[2008094] To Be Straight With You

To Be Straight With You

DV8 Physical Theatre @ Dunstan Playhouse

8:30pm, Sat 15 Mar 2008

It’s funny who you wind up talking to at these shows; I tend to be a chatty fella, swapping stories about shows with other patrons whenever I get the chance (that’s called word of mouth, people). And this evening I wound up sitting next to Albert Bensimon, who was bloody entertaining to talk to. There’s no real point mentioning that – no gossip or anything to report – but it was pretty neat when he spotted me at Dharma at Big Sur the following night, proferring a greeting and a wave.
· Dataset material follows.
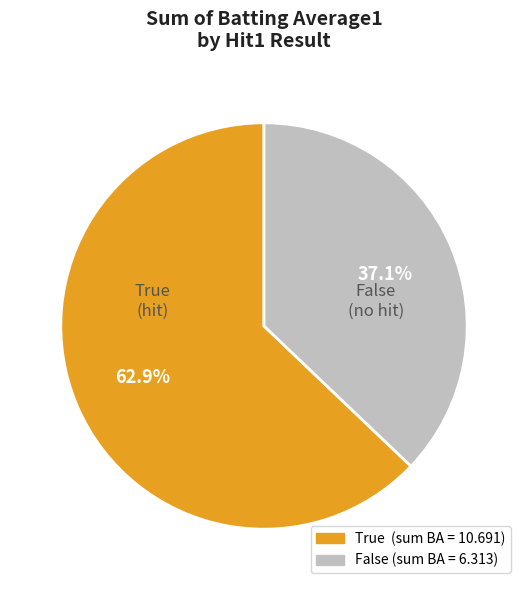

Which has a higher value, False or True?

True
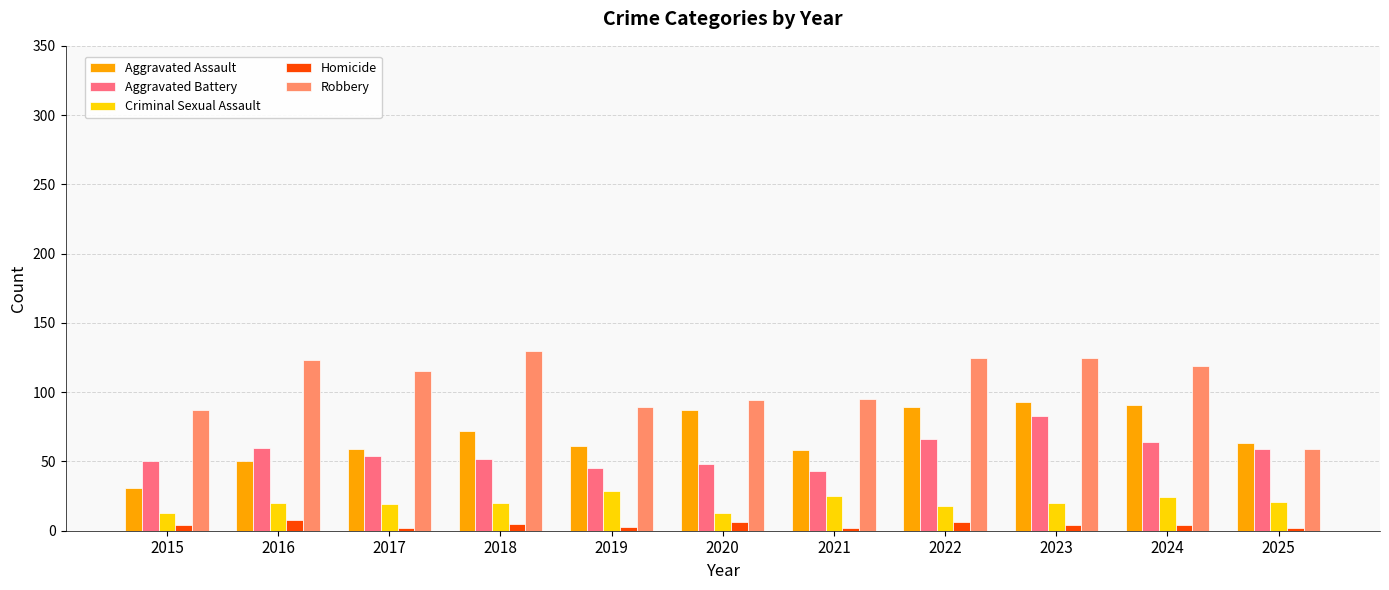

Which series has the largest total across all categories?

Robbery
I waved back, rumbled out a “howyadoin?”, then noticed the raised eyebrow of my neighbour. “Oh, that’s Albert,” I said. “We’re like this.”
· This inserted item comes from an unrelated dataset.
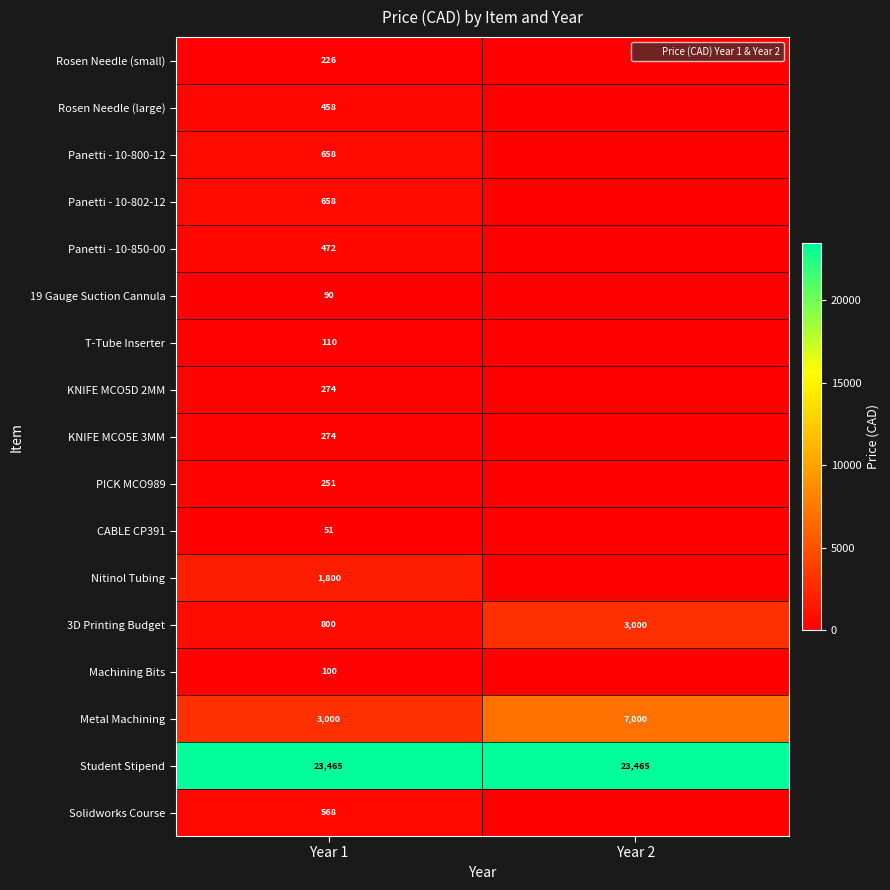

How many positive values does the Solidworks Course series have?

1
I walked into this piece expecting a bit of experimental dance – something along the lines of Nemesis, maybe – but DV8 delivered much, much more. A quick flick through the large, tabloid-sized pamphlet that acted as a programme indicated that this was going to be a heavily themed piece, focussing on the issues of human rights (in general) and sexual persecution (in particular).
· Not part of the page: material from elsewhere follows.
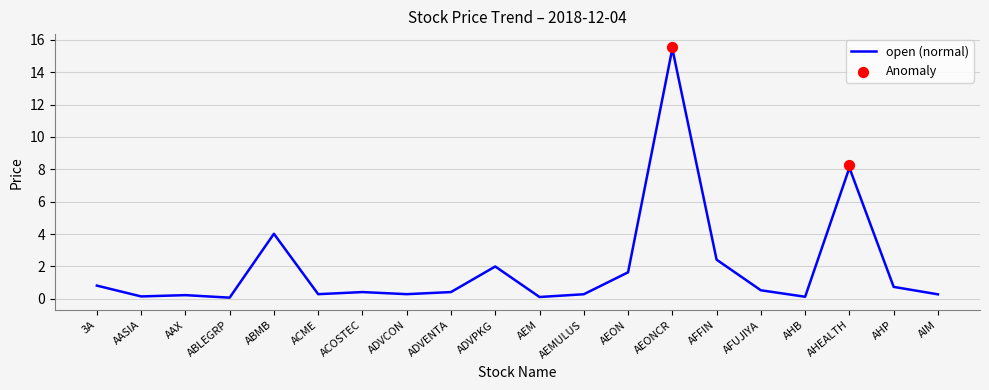

Is the value of high at ADVPKG greater than the value of close at ABLEGRP?

Yes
And as for dance? Well, that depends what you consider “dance”. To Be Straight With You is half contemporary dance, half spoken word, half theatre, half multimedia light-show. This latter aspect, in particular, was astonishing: using images projected from behind the audience, DV8 created some gob-smacking effects, from simple writing on a blackboard to a beautiful spinning globe, all convincingly “handled” by the actors / dancers onstage.

Apparently derived from oodles of vox pop interviews in the UK, To Be Straight With You doesn’t so much explore as flat-out opine on the issue of sexual persecution. Seemingly taking a statement from Archbishop Desmond Tutu as its centrepiece…

The persecution of people because of their sexual orientation is every bit as unjust as that crime against humanity, apartheid. We must be allowed to love with honour.

…director (and DV8 Artistic bigwig) Lloyd Newson presents a series of scenes, snippets of dance, and slideshows that depict many aspects of this issue.

Now – truth be told, I was completely unable to understand some of the thick regional accents used in earlier scenes. Tales of torment and abuse – in South Africa, by English Jamaicans, and others – were nigh-on unintelligible to me; but the physicality of the acting – and the dance, the wonderfully refined movements! – made the message clear. And the production moves on a fast clip, zipping around the world, showing different reactions to sexuality by different races and cultures. Surprisingly, it lingers for awhile on the topic of gay muslims and the fundamentalist muslim responses to homosexuality; this lends a certain political weight to the performance.

But To Be Straight With You never slows down, never becomes dull. DV8 presented a visually and sonically (oh! the soundtrack! stunning) spectacular show which, despite its rather monotonic themes, was completely engaging.